Marie-Therese Connolly (2016) is completing a book for W. W. Norton on the immense and often invisible problem of abuses suffered by our oldest citizens.
She has received a MacArthur “genius” Grant for pioneering the field of elder justice: the fight against exploitation, neglect, abandonment, and other often lethal mistreatment of millions of aged Americans. The problem goes largely overlooked by professionals in law and medicine, social and financial services—and even by friends and family of victims. And most victims won’t or can’t report it themselves. Her book describes the tribulations, frustrations and innovations of a doctor, a social worker, a prosecutor and others in the field of elder justice. It will be ground-breaking work.

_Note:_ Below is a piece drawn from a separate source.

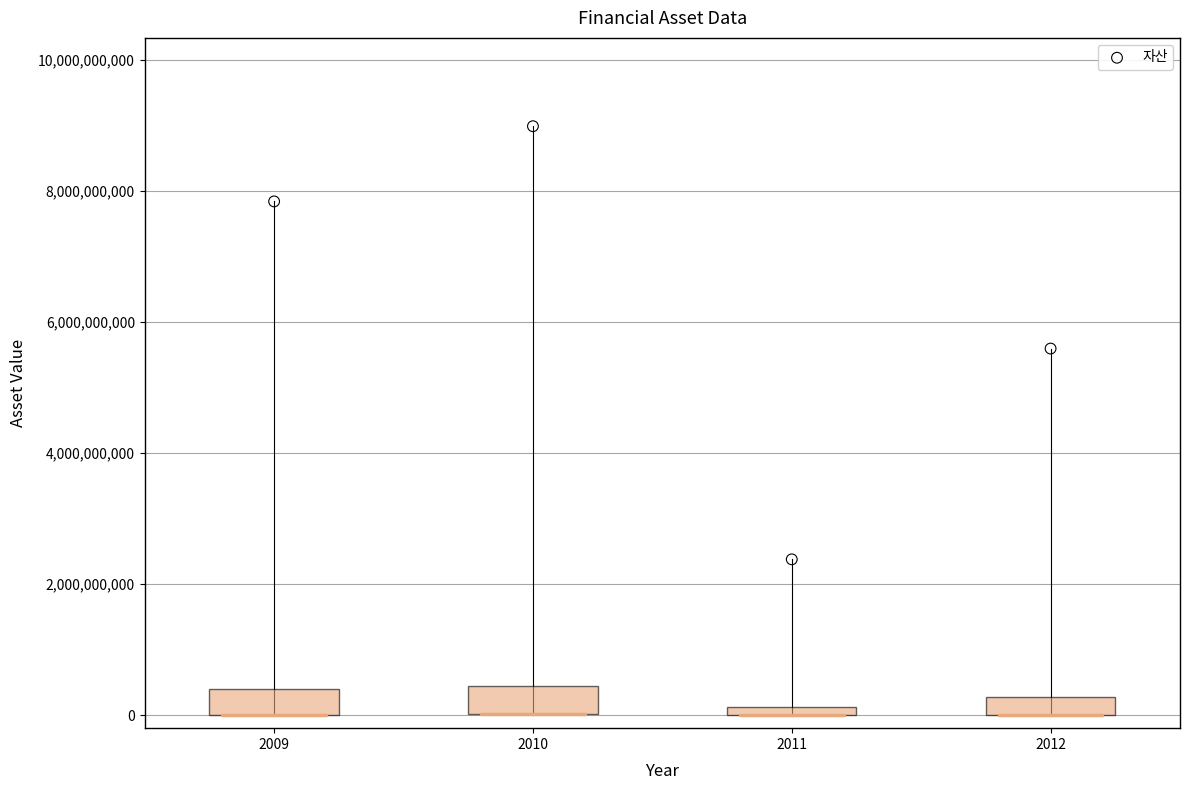

What is the average X value?

2010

Carey nonfiction residents have written about the struggle for equal justice under law. Connolly will be the first to have written a law addressing inequality and injustice. She became the chief architect of the Elder Justice Act during her years at the Justice Department and the Senate Special Committee on Aging. The Elder Justice Act, the first comprehensive legislation dealing with elder abuse, was enacted as part of the Affordable Care Act in 2010.
Connolly has been working on elder justice issues since 1999. She is a longtime global fellow at the Woodrow Wilson International Center in Washington, D.C. and she has published widely professional journals, blogs and newspapers.